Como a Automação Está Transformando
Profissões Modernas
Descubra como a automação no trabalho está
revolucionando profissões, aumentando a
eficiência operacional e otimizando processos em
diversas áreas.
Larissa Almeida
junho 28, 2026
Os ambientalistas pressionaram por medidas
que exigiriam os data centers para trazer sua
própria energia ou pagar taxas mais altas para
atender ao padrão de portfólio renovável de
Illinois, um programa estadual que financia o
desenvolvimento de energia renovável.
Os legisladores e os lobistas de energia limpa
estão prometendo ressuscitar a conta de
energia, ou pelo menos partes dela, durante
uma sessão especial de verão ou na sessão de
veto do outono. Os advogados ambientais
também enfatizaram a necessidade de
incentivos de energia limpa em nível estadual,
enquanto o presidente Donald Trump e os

^^^^

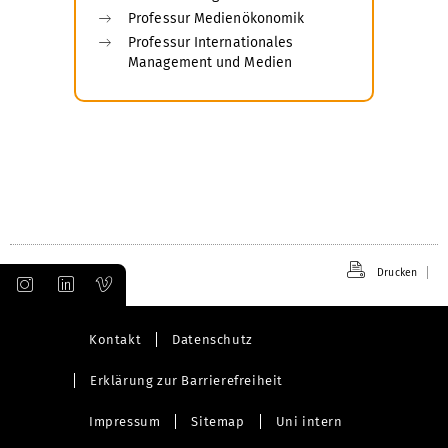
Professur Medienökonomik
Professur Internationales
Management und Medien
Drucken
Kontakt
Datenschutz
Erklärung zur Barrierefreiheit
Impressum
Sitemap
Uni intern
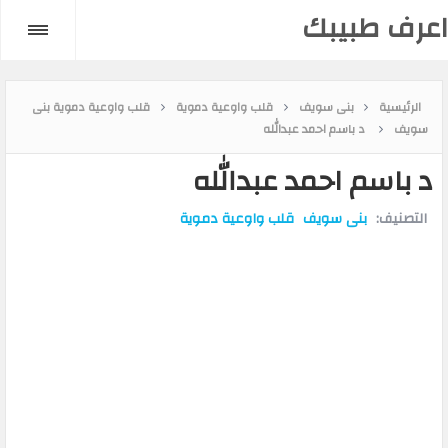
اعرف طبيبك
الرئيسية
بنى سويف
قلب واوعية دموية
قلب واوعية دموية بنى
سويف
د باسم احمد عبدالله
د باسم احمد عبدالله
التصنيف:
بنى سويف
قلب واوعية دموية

^^^^

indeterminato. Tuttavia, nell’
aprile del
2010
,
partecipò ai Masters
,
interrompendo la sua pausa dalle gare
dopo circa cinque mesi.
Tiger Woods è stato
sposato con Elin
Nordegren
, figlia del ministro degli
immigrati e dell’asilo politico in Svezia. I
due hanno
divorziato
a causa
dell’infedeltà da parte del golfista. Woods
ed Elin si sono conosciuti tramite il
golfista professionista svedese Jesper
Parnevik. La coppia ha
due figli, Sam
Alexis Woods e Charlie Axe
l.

^^^^

● **GOAL OF THE EXERCISE**
Can you quote the lines of the entries from the one containing "Como a Automação Está Transformando" through the one containing "enquanto o presidente Donald Trump e os", both included?

● **OUTPUT BELOW**
Como a Automação Está Transformando
Profissões Modernas
Descubra como a automação no trabalho está
revolucionando profissões, aumentando a
eficiência operacional e otimizando processos em
diversas áreas.
Larissa Almeida
junho 28, 2026
Os ambientalistas pressionaram por medidas
que exigiriam os data centers para trazer sua
própria energia ou pagar taxas mais altas para
atender ao padrão de portfólio renovável de
Illinois, um programa estadual que financia o
desenvolvimento de energia renovável.
Os legisladores e os lobistas de energia limpa
estão prometendo ressuscitar a conta de
energia, ou pelo menos partes dela, durante
uma sessão especial de verão ou na sessão de
veto do outono. Os advogados ambientais
também enfatizaram a necessidade de
incentivos de energia limpa em nível estadual,
enquanto o presidente Donald Trump e os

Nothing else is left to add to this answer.